Components of Adventure: Scotland with Vanderham and Hunter - Pinkbike

My friends and I ride that sort of stuff singlespeed, but that this is a Shimano advert is irrelevant, because it really does capture the feel of my local riding areas better than any other article I've read (right down to the cold, miserable, and wet  ).


----------



## camp10 (Mar 2, 2015)

Wow, what a beautiful place. Thanks for sharing that.

And even an appearance from the peaty scotch!


----------



## Spinymouse (Jul 11, 2010)

I always enjoy seeing your pictures. They remind me of the mountains near my home. While the mountains near me are a little taller than yours, the sheer rocky exposed expanse of yours is much large than ours here.

I do a lot of hiking, not just riding. Here are some shots I took while on foot.

Without the cairns, it would be pretty tough to find your way when the weather comes down. (Which it does very often.)

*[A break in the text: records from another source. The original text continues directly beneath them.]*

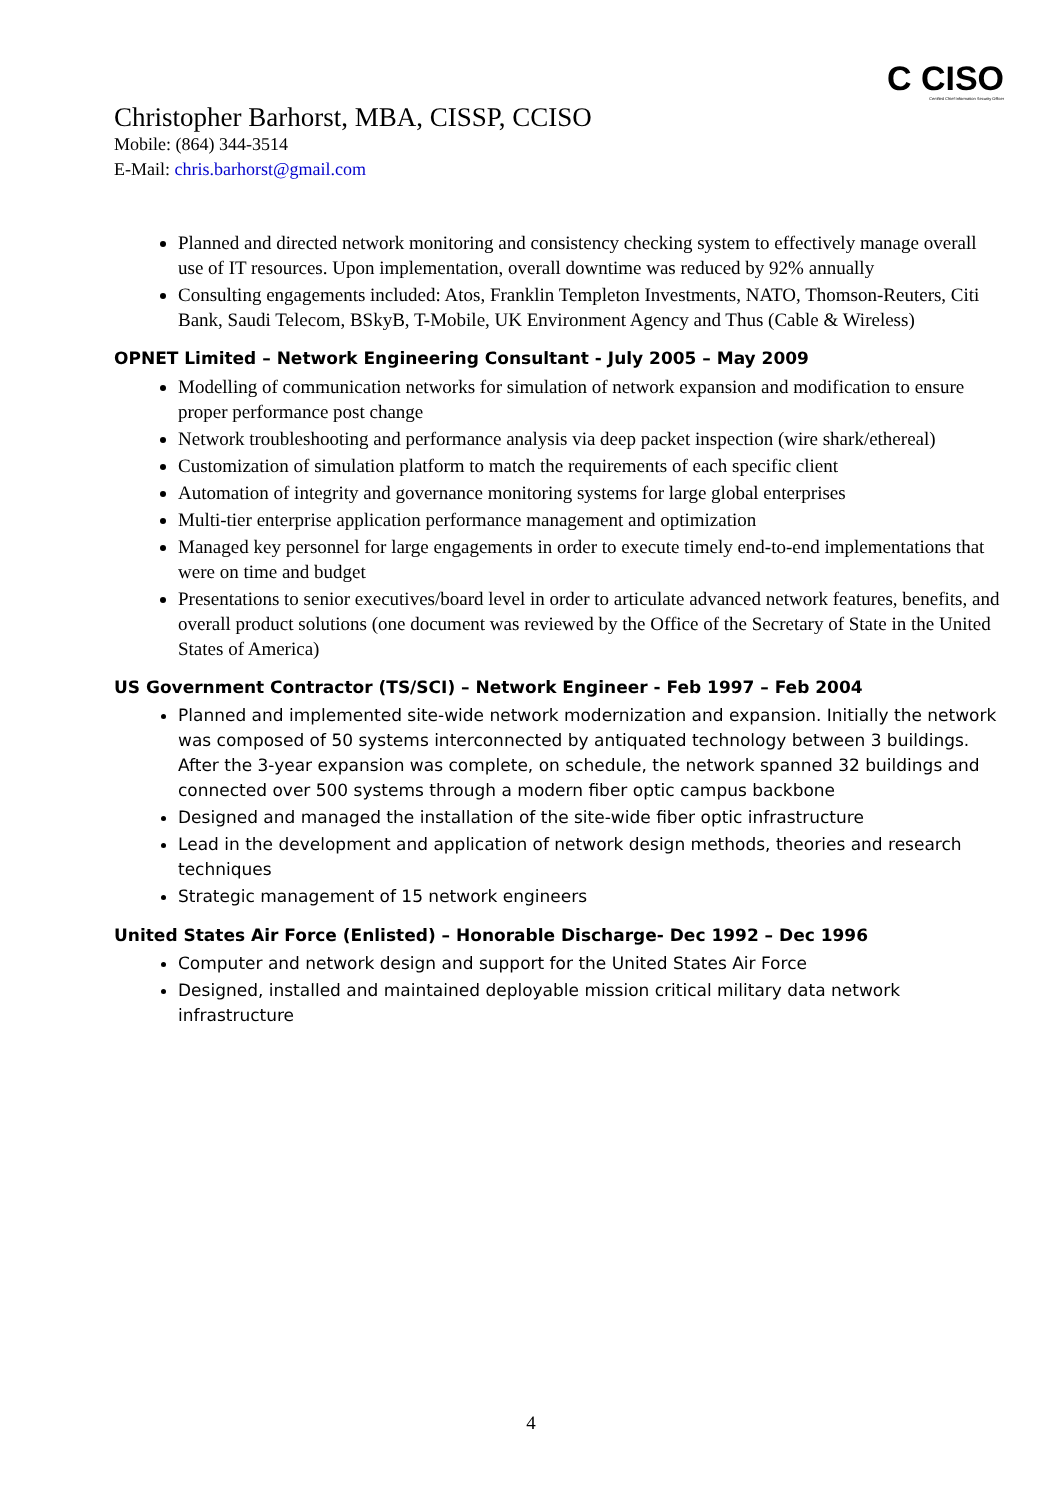C CISO
Certified Chief Information Security Officer
Christopher Barhorst, MBA, CISSP, CCISO
Mobile: (864) 344-3514
E-Mail: chris.barhorst@gmail.com
Planned and directed network monitoring and consistency checking system to effectively manage overall use of IT resources. Upon implementation, overall downtime was reduced by 92% annually
Consulting engagements included: Atos, Franklin Templeton Investments, NATO, Thomson-Reuters, Citi Bank, Saudi Telecom, BSkyB, T-Mobile, UK Environment Agency and Thus (Cable & Wireless)
OPNET Limited – Network Engineering Consultant - July 2005 – May 2009
Modelling of communication networks for simulation of network expansion and modification to ensure proper performance post change
Network troubleshooting and performance analysis via deep packet inspection (wire shark/ethereal)
Customization of simulation platform to match the requirements of each specific client
Automation of integrity and governance monitoring systems for large global enterprises
Multi-tier enterprise application performance management and optimization
Managed key personnel for large engagements in order to execute timely end-to-end implementations that were on time and budget
Presentations to senior executives/board level in order to articulate advanced network features, benefits, and overall product solutions (one document was reviewed by the Office of the Secretary of State in the United States of America)
US Government Contractor (TS/SCI) – Network Engineer - Feb 1997 – Feb 2004
Planned and implemented site-wide network modernization and expansion. Initially the network was composed of 50 systems interconnected by antiquated technology between 3 buildings. After the 3-year expansion was complete, on schedule, the network spanned 32 buildings and connected over 500 systems through a modern fiber optic campus backbone
Designed and managed the installation of the site-wide fiber optic infrastructure
Lead in the development and application of network design methods, theories and research techniques
Strategic management of 15 network engineers
United States Air Force (Enlisted) – Honorable Discharge- Dec 1992 – Dec 1996
Computer and network design and support for the United States Air Force
Designed, installed and maintained deployable mission critical military data network infrastructure
4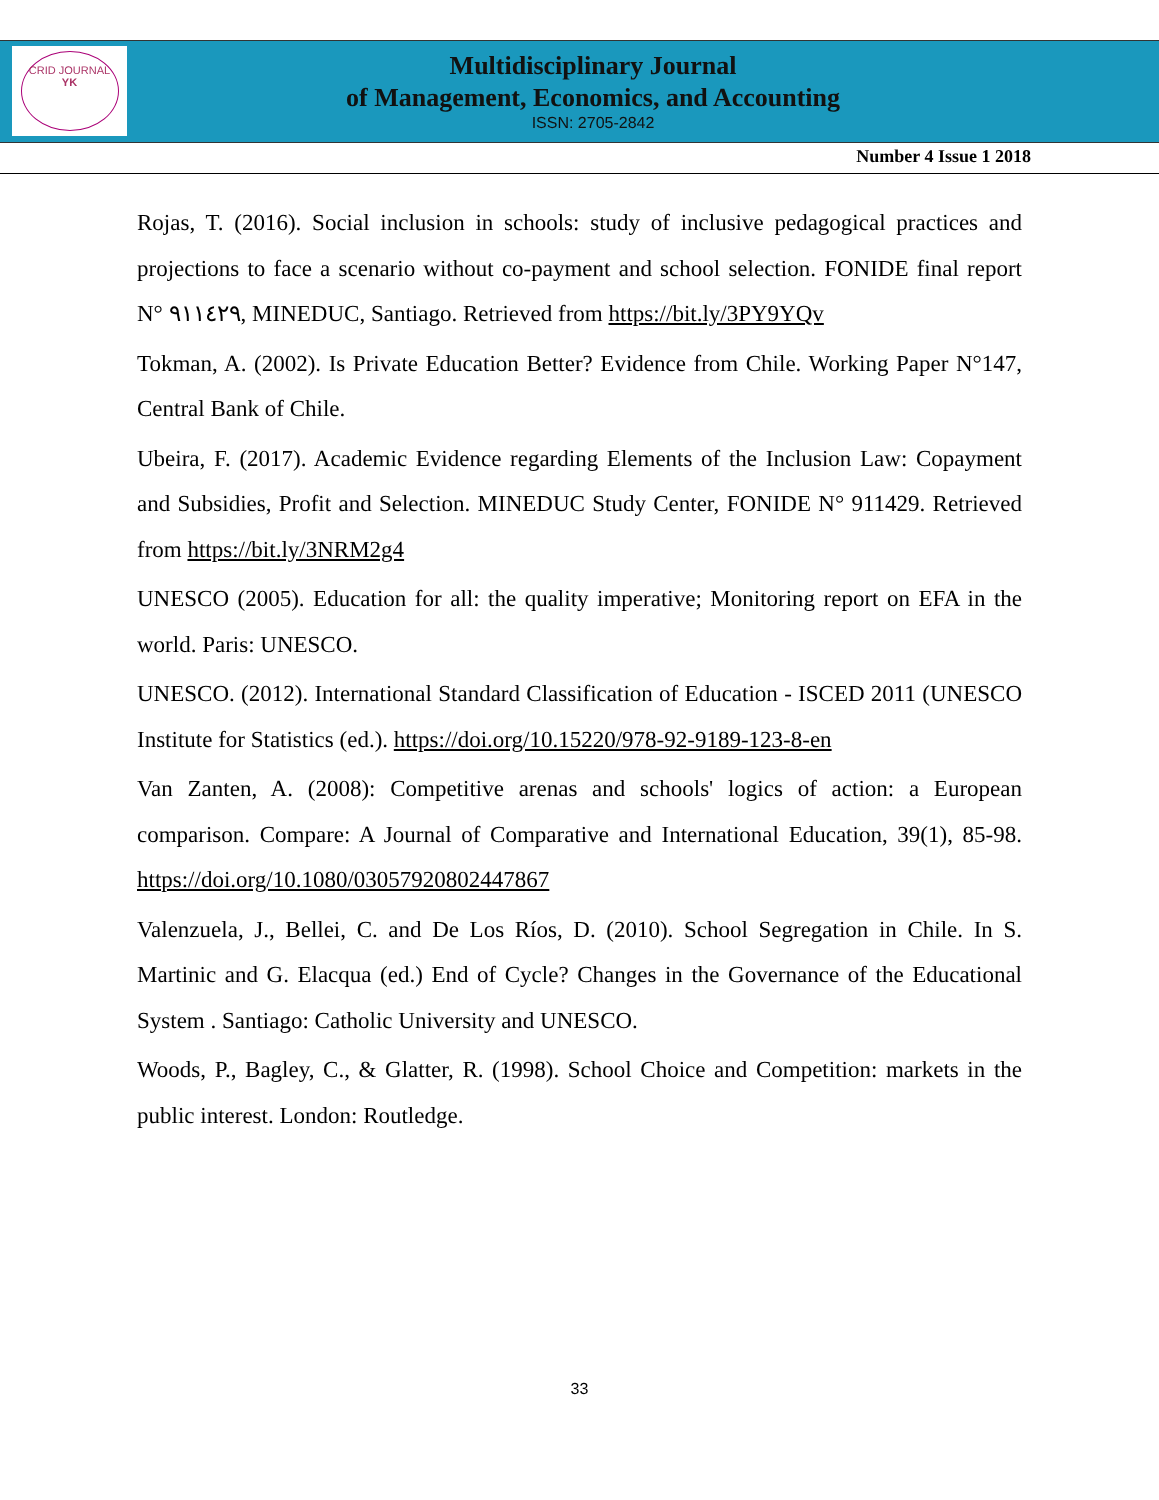CRID JOURNAL
YK
Multidisciplinary Journal
of Management, Economics, and Accounting
ISSN: 2705-2842
Number 4 Issue 1 2018
Rojas, T. (2016). Social inclusion in schools: study of inclusive pedagogical practices and projections to face a scenario without co-payment and school selection. FONIDE final report N° ٩١١٤٢٩, MINEDUC, Santiago. Retrieved from https://bit.ly/3PY9YQv
Tokman, A. (2002). Is Private Education Better? Evidence from Chile. Working Paper N°147, Central Bank of Chile.
Ubeira, F. (2017). Academic Evidence regarding Elements of the Inclusion Law: Copayment and Subsidies, Profit and Selection. MINEDUC Study Center, FONIDE N° 911429. Retrieved from https://bit.ly/3NRM2g4
UNESCO (2005). Education for all: the quality imperative; Monitoring report on EFA in the world. Paris: UNESCO.
UNESCO. (2012). International Standard Classification of Education - ISCED 2011 (UNESCO Institute for Statistics (ed.). https://doi.org/10.15220/978-92-9189-123-8-en
Van Zanten, A. (2008): Competitive arenas and schools' logics of action: a European comparison. Compare: A Journal of Comparative and International Education, 39(1), 85-98. https://doi.org/10.1080/03057920802447867
Valenzuela, J., Bellei, C. and De Los Ríos, D. (2010). School Segregation in Chile. In S. Martinic and G. Elacqua (ed.) End of Cycle? Changes in the Governance of the Educational System . Santiago: Catholic University and UNESCO.
Woods, P., Bagley, C., & Glatter, R. (1998). School Choice and Competition: markets in the public interest. London: Routledge.
33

Our color palette is similar to yours.















Trails in the distance.








Ice on a mountain "lake."















No cattle. But we do have majestic moose:


----------



## fatcat (Mar 11, 2006)

Probably a good hike to find a StarBucks


----------



## Velobike (Jun 23, 2007)

Spinymouse said:


> I always enjoy seeing your pictures. They remind me of the mountains near my home. While the mountains near me are a little taller than yours, the sheer rocky exposed expanse of yours is much large than ours here...


That's the sort of mountains I like. Very few trees to obscure the views.

Nothing against trees, but when you've done a big climb it's nice to see the results.


----------



## slapheadmofo (Jun 9, 2006)

Shame you can't bring a bike anywhere even near the stuff in the pics. 
Nice hiking/skiing though.


----------



## Velobike (Jun 23, 2007)

We can ride anywhere in Scotland. Freedom.


----------



## k2rider1964 (Apr 29, 2010)

I'll take trees. Actually in Durango right now and it's pretty darn cool. There are plenty of places up top that allow you to see for 30-40 miles. Oh, and it's not cold or wet.


----------



## Velobike (Jun 23, 2007)

k2rider1964 said:


> ...Oh, and it's not cold or wet.


We think it's wonderful that our whole country is air-conditioned.


----------



## bsieb (Aug 23, 2003)

Velobike said:


> We can ride anywhere in Scotland. Freedom.


Beautiful country!

Flip side of where I am, feel free to visit or swap places for a bit.


----------



## slapheadmofo (Jun 9, 2006)

Velobike said:


> We can ride anywhere in Scotland. Freedom.


A lot of that area in the vicinity of those pics is protected Wilderness. 
No way you could get a bike up there without carrying it for miles anyway, and even once you do get up high, most of the terrain is too steep and nasty to ride anyway; it would mainly be an exercise in frustration. Awesome area though, and no shortage of other places to pedal.

These guys a ways to the south of the big peaks are rideable, though they rarely are. Some great steep granite. :thumbsup:


----------